__TASK TO COMPLETE__
Reproduce the text of the entries below from the line that contains "Project notes" through the line that contains "Send Project Details", keeping each line unchanged.
WORKING DATA Block Start
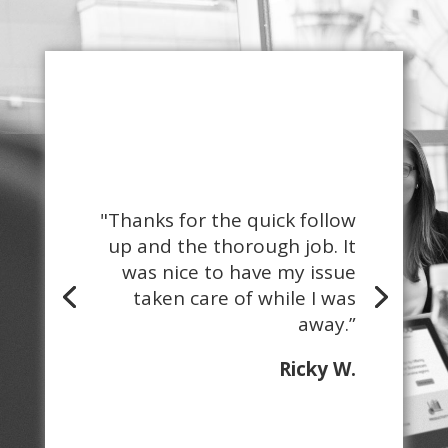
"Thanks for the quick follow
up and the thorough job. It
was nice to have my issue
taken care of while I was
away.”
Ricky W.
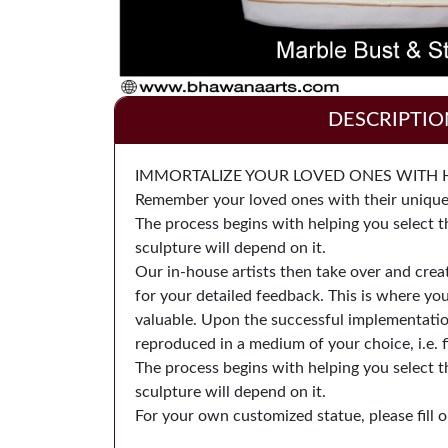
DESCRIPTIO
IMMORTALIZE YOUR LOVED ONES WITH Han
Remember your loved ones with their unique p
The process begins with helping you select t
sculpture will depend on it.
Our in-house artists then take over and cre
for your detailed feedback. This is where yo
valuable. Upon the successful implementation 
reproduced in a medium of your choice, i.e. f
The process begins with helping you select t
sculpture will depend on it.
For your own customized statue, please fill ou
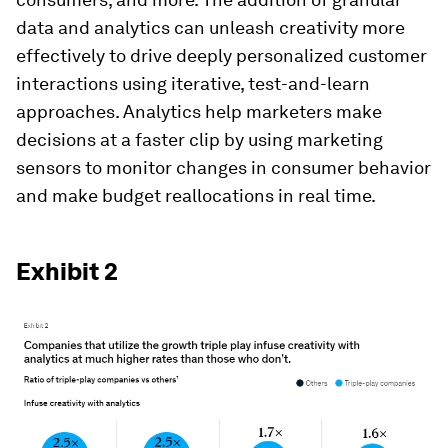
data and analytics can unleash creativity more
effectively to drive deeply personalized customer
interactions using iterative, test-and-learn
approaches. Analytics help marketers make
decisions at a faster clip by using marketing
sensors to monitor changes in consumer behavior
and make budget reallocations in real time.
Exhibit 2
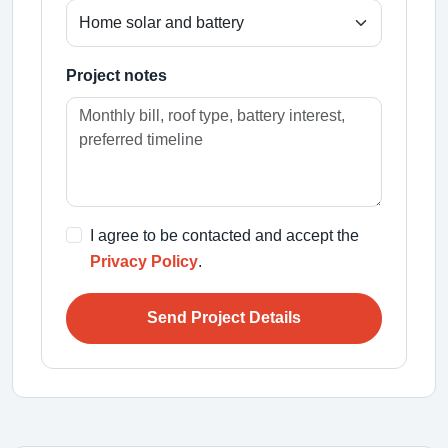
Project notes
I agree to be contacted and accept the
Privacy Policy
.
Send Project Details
WORKING DATA Block End
WORKING DATA Block Start
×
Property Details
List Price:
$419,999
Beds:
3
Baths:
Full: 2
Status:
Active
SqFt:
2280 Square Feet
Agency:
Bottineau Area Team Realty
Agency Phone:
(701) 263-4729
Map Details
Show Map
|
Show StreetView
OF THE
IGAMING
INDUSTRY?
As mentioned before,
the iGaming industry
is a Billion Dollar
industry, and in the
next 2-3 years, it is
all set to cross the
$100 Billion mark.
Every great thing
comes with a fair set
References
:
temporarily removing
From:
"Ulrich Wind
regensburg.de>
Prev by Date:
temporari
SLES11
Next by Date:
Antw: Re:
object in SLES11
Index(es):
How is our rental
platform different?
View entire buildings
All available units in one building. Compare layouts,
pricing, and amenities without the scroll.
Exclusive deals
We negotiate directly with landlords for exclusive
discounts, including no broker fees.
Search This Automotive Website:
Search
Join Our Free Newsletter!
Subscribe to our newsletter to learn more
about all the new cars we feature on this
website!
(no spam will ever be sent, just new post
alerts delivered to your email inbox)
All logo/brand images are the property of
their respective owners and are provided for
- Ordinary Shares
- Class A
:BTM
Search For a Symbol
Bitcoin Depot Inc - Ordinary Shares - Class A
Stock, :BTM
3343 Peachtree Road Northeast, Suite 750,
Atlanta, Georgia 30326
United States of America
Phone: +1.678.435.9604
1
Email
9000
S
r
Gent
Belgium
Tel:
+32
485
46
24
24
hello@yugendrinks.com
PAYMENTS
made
WORKING DATA Block End
__RESULT BELOW__
Project notes
I agree to be contacted and accept the
Privacy Policy
.
Send Project Details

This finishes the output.